EXERCISE REQUIREMENTS → In this exercise, reproduce all the entries that follow exactly.

Stored items:
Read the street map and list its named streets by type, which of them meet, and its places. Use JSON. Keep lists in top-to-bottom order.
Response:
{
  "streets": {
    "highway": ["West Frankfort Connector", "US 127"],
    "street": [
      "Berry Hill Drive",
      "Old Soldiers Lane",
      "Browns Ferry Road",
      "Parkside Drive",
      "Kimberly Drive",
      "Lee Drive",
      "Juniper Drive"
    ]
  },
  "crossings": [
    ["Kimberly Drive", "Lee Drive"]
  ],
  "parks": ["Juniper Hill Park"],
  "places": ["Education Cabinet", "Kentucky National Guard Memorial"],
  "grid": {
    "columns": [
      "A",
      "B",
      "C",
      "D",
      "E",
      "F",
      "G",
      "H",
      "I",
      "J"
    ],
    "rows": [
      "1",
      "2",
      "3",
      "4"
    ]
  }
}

RESULT →
Read the street map and list its named streets by type, which of them meet, and its places. Use JSON. Keep lists in top-to-bottom order.
Response:
{
  "streets": {
    "highway": ["West Frankfort Connector", "US 127"],
    "street": [
      "Berry Hill Drive",
      "Old Soldiers Lane",
      "Browns Ferry Road",
      "Parkside Drive",
      "Kimberly Drive",
      "Lee Drive",
      "Juniper Drive"
    ]
  },
  "crossings": [
    ["Kimberly Drive", "Lee Drive"]
  ],
  "parks": ["Juniper Hill Park"],
  "places": ["Education Cabinet", "Kentucky National Guard Memorial"],
  "grid": {
    "columns": [
      "A",
      "B",
      "C",
      "D",
      "E",
      "F",
      "G",
      "H",
      "I",
      "J"
    ],
    "rows": [
      "1",
      "2",
      "3",
      "4"
    ]
  }
}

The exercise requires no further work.